> Given problem A:
Answer these questions using the page on the TV series Bancroft below:
(i) Who is listed as the composer?
(ii) On which network was the series shown?
(iii) On what date did ITV cancel the series?
> Given problem B: List every actor named under "Starring" on the page about the TV series Bancroft below.
> Given problem C:
Using the page on the TV series Bancroft below, decide whether each statement agrees with it:
(i) The series has seven episodes.
(ii) Simon Meyers produced the first series.
(iii) The second series aired in 2019.

> Given text:
- DVD cover for series one
- Genre: Crime Drama
- Created by: Kate Brooke
- Directed by: John Hayes; Lawrence Gough;
- Starring: Sarah Parish; Adam Long; Adrian Edmondson; Lee Boardman; Charles Babalola;
- Composer: Edmund Butt
- Country of origin: United Kingdom
- Original language: English
- No. of series: 2
- No. of episodes: 7

Production
- Executive producers: Kate Brooke; Patrick Schweitzer; Catherine Oldfield;
- Producers: Phil Collinson (S1); Simon Meyers (S2);
- Production company: Tall Story Pictures

Original release
- Network: ITV
- Release: 11 December 2017 – 3 January 2020

= Bancroft (TV series) =

British television series

Bancroft is a British television thriller series that premiered on ITV on 11 December 2017 and concluded on 14 December 2017. The series was produced by Tall Story Pictures for ITV, and distributed worldwide by ITV Studios Global Entertainment. It was created and written by Kate Brooke. A second series was broadcast from 1 January 2020 to 3 January 2020. On 3 November 2020 ITV cancelled Bancroft after two series.

==Synopsis==
Detective Superintendent Elizabeth Bancroft (Parish) discovers her colleague DS Katherine Stevens (Marsay) has been given a cold case to solve who really killed Laura Fraser (Sacofsky) in 1990. The investigation ties into Bancroft's own dark past.

Raw records:
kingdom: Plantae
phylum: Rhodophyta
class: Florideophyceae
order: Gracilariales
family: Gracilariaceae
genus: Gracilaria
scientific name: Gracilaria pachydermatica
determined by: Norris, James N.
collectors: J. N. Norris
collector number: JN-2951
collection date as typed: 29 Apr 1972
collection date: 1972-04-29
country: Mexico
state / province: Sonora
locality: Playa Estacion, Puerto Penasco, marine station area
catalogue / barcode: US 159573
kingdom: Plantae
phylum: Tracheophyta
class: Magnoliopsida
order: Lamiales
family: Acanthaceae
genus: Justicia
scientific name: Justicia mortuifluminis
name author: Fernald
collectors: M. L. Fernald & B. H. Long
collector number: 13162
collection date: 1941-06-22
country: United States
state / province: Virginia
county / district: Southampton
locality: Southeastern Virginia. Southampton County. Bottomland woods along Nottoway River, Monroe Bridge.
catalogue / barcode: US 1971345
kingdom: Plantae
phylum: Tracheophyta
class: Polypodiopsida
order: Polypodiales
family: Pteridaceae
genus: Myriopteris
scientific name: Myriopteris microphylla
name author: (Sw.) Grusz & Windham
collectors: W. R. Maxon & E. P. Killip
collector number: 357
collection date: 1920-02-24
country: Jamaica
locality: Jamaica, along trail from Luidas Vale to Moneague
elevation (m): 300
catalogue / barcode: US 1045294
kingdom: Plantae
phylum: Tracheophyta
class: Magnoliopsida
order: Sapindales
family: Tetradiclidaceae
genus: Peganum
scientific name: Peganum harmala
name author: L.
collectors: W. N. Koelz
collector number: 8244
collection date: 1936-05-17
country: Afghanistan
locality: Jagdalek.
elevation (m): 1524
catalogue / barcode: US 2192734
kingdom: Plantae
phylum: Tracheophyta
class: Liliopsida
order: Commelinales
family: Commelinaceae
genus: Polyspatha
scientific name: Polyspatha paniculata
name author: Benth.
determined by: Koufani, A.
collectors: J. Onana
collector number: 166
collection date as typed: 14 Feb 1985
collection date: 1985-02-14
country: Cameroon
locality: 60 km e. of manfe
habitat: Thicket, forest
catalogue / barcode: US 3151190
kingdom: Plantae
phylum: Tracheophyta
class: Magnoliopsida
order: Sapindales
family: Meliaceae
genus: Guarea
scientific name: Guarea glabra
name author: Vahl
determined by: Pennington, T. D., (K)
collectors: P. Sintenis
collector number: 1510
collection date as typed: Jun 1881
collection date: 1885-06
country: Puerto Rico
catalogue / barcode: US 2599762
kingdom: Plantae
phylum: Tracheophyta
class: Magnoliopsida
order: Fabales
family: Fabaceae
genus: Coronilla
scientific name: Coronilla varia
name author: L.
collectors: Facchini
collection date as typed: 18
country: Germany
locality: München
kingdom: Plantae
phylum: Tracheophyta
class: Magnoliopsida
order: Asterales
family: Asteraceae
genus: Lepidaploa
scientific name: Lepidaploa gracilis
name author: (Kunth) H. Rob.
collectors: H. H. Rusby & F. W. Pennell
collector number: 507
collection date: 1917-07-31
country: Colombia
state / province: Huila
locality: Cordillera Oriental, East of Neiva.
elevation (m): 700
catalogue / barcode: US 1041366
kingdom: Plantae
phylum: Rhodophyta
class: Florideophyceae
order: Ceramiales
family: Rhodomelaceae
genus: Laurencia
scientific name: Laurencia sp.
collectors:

> Solution A:
(i) Edmund Butt
(ii) ITV
(iii) 3 November 2020

> Solution B: Sarah Parish, Adam Long, Adrian Edmondson, Lee Boardman, Charles Babalola

> Solution C:
(i) Yes: "No. of episodes: 7"
(ii) No: "Phil Collinson (S1); Simon Meyers (S2);"
(iii) No: "A second series was broadcast from 1 January 2020 to 3 January 2020."